I have yet to understand the HID report part fully. Is tinyusb handling the interrupt request rate itself? Or should the application handle this in the report callback? How is the interrupt rate to be handled in case of USB communication errors?

Also, some devices seem to cause frequent 0 byte callbacks, while others don't.

I just tried to only request another report if the callback was called with a non-zero-length. This means that once the device is unplugged and a 0-byte callback happens, no further report is requested. This indeed seems to solve the problem. But that IMHO means that any problem, even intermittent ones, will completely stop the report polling and thus stop the device from working.

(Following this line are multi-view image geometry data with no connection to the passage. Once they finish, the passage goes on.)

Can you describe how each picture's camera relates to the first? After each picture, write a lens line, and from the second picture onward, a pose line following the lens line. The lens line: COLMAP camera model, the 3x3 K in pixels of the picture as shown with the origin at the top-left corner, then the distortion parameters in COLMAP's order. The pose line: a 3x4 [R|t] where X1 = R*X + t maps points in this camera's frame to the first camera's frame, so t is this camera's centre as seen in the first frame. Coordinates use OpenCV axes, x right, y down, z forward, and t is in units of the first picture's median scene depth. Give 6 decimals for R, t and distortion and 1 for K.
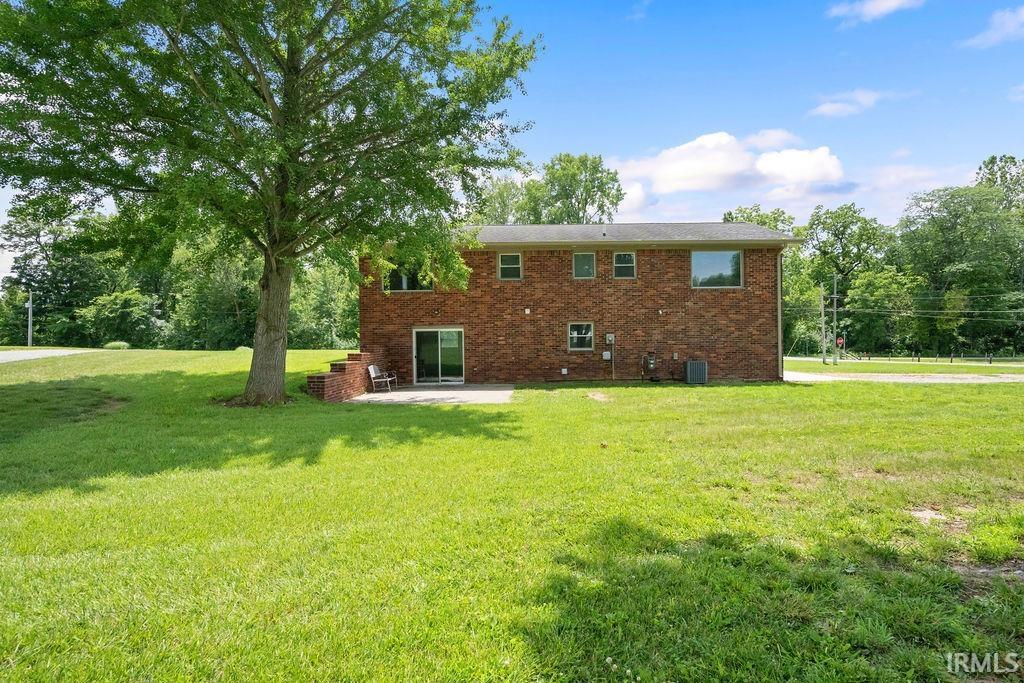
lens RADIAL K [[565.2, 0, 540.2], [0, 565.2, 343.0], [0, 0, 1]] dist [0.005992, 0.000908]
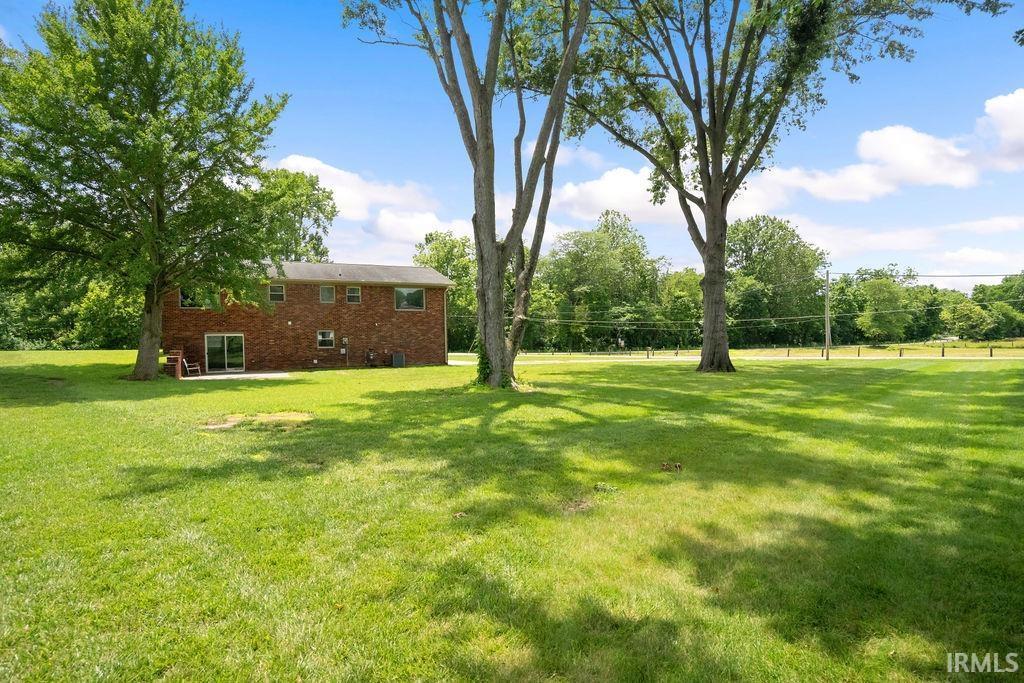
lens RADIAL K [[565.2, 0, 512.0], [0, 565.2, 342.1], [0, 0, 1]] dist [0.005992, 0.000908]
pose [[0.896549, -0.003055, 0.442934, -0.159822], [0.003444, 0.999994, -0.000074, -0.001912], [-0.442931, 0.001592, 0.896554, -0.640246]]
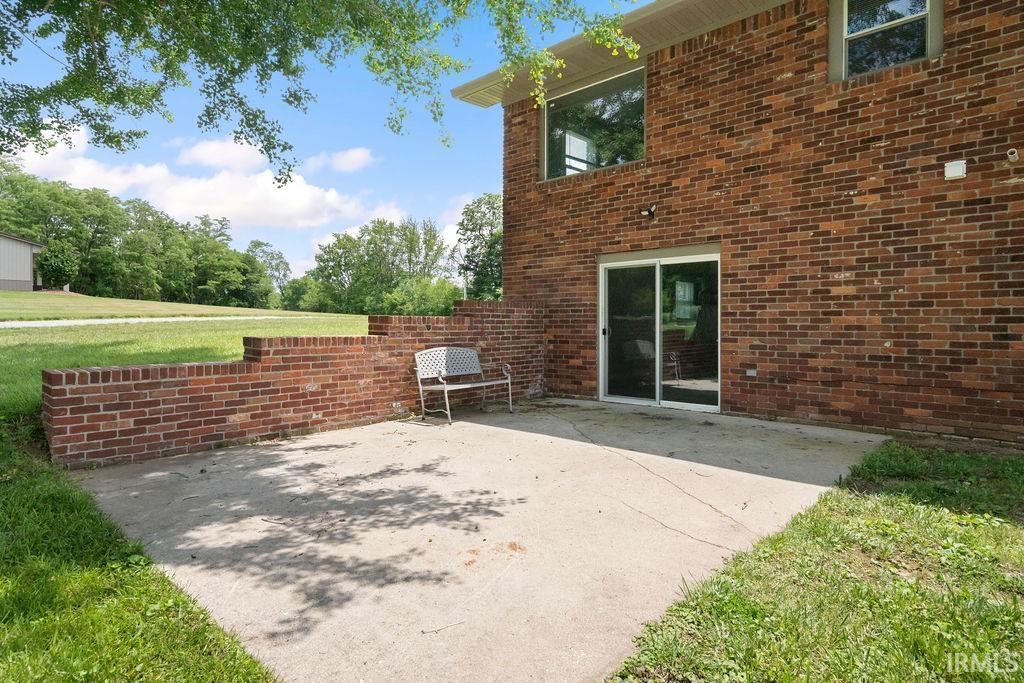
lens RADIAL K [[565.2, 0, 514.0], [0, 565.2, 330.5], [0, 0, 1]] dist [0.005992, 0.000908]
pose [[0.724514, 0.022140, -0.688904, 0.012590], [-0.013291, 0.999747, 0.018152, 0.017109], [0.689132, -0.003995, 0.724625, 0.652271]]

It seems to me that the callback currently cannot distinguish between the different problem cases. In case of e.g. a NAK it may definitely make sense to continue to poll at the full rate. But in case of a timeout, it may make sense to reduce the polling rate or even stop polling at all. Another solution may be to stop retries on a downlink device while communication with the hub itself is running a retry? I mean if communication with the hub is in trouble it doesn't sound like a good idea to actually continue to communicate over it?

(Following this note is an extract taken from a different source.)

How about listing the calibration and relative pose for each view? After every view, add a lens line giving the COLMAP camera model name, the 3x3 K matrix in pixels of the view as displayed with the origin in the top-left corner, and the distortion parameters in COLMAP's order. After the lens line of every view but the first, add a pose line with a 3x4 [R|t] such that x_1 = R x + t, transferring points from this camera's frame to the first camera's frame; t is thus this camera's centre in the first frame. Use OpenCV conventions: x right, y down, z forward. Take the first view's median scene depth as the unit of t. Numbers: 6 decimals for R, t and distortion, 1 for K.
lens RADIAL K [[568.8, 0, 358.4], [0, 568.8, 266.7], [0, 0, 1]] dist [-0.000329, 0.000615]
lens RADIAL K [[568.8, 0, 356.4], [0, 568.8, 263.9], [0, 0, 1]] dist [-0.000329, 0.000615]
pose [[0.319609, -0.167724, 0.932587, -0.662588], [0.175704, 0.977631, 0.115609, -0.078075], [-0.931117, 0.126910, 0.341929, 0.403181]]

Is tinyusb flooding the unplugged device too much to keep the communication with the hub working?

harbaum avatar Oct 14 '25 11:10 harbaum

I just found my device that would send zero-length reports under normal circumstances. It's a competition pro USB joystick. This behavior is in the app callback indistinguishable from errors. I will open a separate issue on the topic of HID error replies.

But I also see an issue in the hub error handing here. Missing/lost hub reports are potentially critical. A missed unplug event is one example. Such errors would potentially break the entire application, break file transfers etc. I'd suggest reacting to hub report failures as if the entire hub is lost, and treat all sub-devices as being unplugged. Also, the number of retries may be increased for hubs, as their correct operation is rather critical.

harbaum avatar Oct 15 '25 14:10 harbaum